It is a rare moment to have sympathy for a Frey here in Westeros. The Freys, after all, are synonymous with the breaking of guest right, not to mention cruelty and opportunism. But this week, the show made us feel sympathy for Fat Walda Frey. She did not deserve to die onscreen.

In the grand scheme of things, Fat Walda is a very minor character. One of a huge number of children fathered by Frey patriarch Walder Frey (he seems to name half his sons Walder and half his daughters Walda), she is the butt of many jokes in the books. Most of those did not cross over into the show, but one did: the reason Roose married her in the first place. To secure the loyalty of House Bolton, Frey offered Roose one of his daughters and “her weight in silver as a dowry.” Roose, being the sort of man he is, therefore chose the fattest daughter available.

But Elizabeth Webster did a decent job with this tiny role. She used her bulk to her advantage, and made sure to to play her character up as bright-eyed, bushy-tailed, and, most importantly, young. Webster had only been acting for a few years when she was cast on Game of Thrones—she did guest stints on Call the Midwife and The Spa, and starred in British comedy Cockneys vs Zombies. To date, Walda Frey is her more prominent role.

Part of why Webster’s portrayal worked is that she played up the innocent, fish-out-of-water aspect of the character. Look at the header image, of Walda standing alongside Ramsay and Roose. She looks like she’s both a part of the family and totally from another world. Ramsay is a monster and his father knows it. His wife? Not so much. She does, however, know her role in life is to be a broodmare, and she has no idea she is writing her own death warrant when she boasts to Sansa and Ramsay of being with child.

In the books, it’s suggested that Fat Walda is smarter than she appears and that her jokes are rather witty. Sadly, little of this translated to the screen. Sadly, when people think back on the character, they will probably remember Webster’s work from this past Sunday.

Last year, when Ramsay raped Sansa on their wedding night, some complained that it was wrong for the camera to cut away to Theon’s face. But to me, it seemed to be part of a trend. In Season 3, the show established what a horrific person Ramsay Bolton was by showing onscreen what had been left off the page: his systematic torture of Theon Greyjoy. After that, it seemed we no longer had to see the worst of his behavior. We might see him emotionally tear Sansa down on the walls of Winterfell, but his nightly rapes of her are kept offscreen, and the physical violence she might be enduring is left to our imaginations.  I thought the show had turned the corner.

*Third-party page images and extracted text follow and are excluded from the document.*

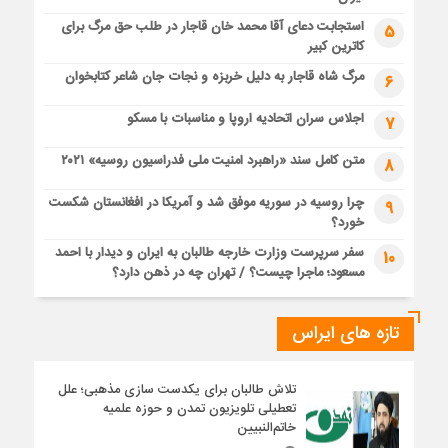
استجابت دعای آقا محمد خان قاجار در طلب حق مرگ برای
5
کاترین کبیر
مرگ شاه قاجار به دلیل خربزه و نجات جان شاعر کتابخوان
6
اجلاس سران اتحادیه اروپا و مناسبات با مسکو
7
متن کامل سند «راهبرد امنیت ملی فدراسیون روسیه» ۲۰۲۱
8
چرا روسیه در سوریه موفق شد و آمریکا در افغانستان شکست
9
خورد؟
سفر سرپرست وزارت خارجه طالبان به ایران و دیدار با احمد
10
مسعود؛ ماجرا چیست؟ / تهران چه در ذهن دارد؟
تازه های ایراس
تلاش طالبان برای یکدست سازی مذهبی؛ علل
تعطیلی تلویزیون تمدن و حوزه علمیه
خاتم‌النبیین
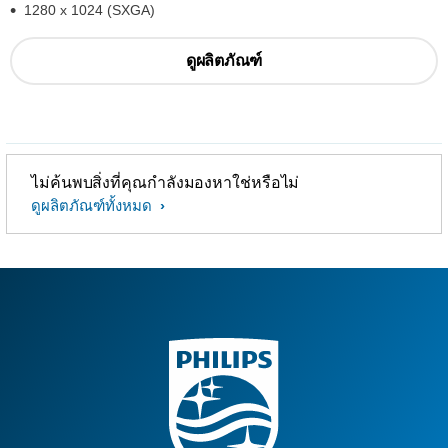
1280 x 1024 (SXGA)
ดูผลิตภัณฑ์
ไม่ค้นพบสิ่งที่คุณกำลังมองหาใช่หรือไม่
ดูผลิตภัณฑ์ทั้งหมด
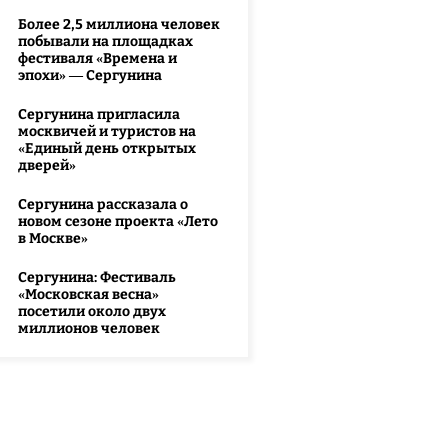
Более 2,5 миллиона человек
побывали на площадках
фестиваля «Времена и
эпохи» — Сергунина
Сергунина пригласила
москвичей и туристов на
«Единый день открытых
дверей»
Сергунина рассказала о
новом сезоне проекта «Лето
в Москве»
Сергунина: Фестиваль
«Московская весна»
посетили около двух
миллионов человек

So it was a horrendous disappointment this week when Game of Thrones depicted Walda’s horrible death in detail, especially in light of the fact that the end of the show is approaching faster than we thought. With so few episodes left, the show wants to spend its time watching someone who’s smarter on the page airily follow her husband’s psychopathic, power-hungry son into a dog kennel carrying her newborn son (the birth of whom doomed both herself and Roose) like a damn fool?

It was a reminder of why many people think this show fails to respect women, and why they accuse it of getting off on unnecessary violence. Perhaps the producers decided that those minutes we could have spent seeing Peter Dinklage interact with dragons or examining Arya’s training were better spent proving that they don’t care what people think. But as far as I can tell, all it did was make us sympathize with a Frey, and gave us more information on how Fat Walda perished than I ever needed to know.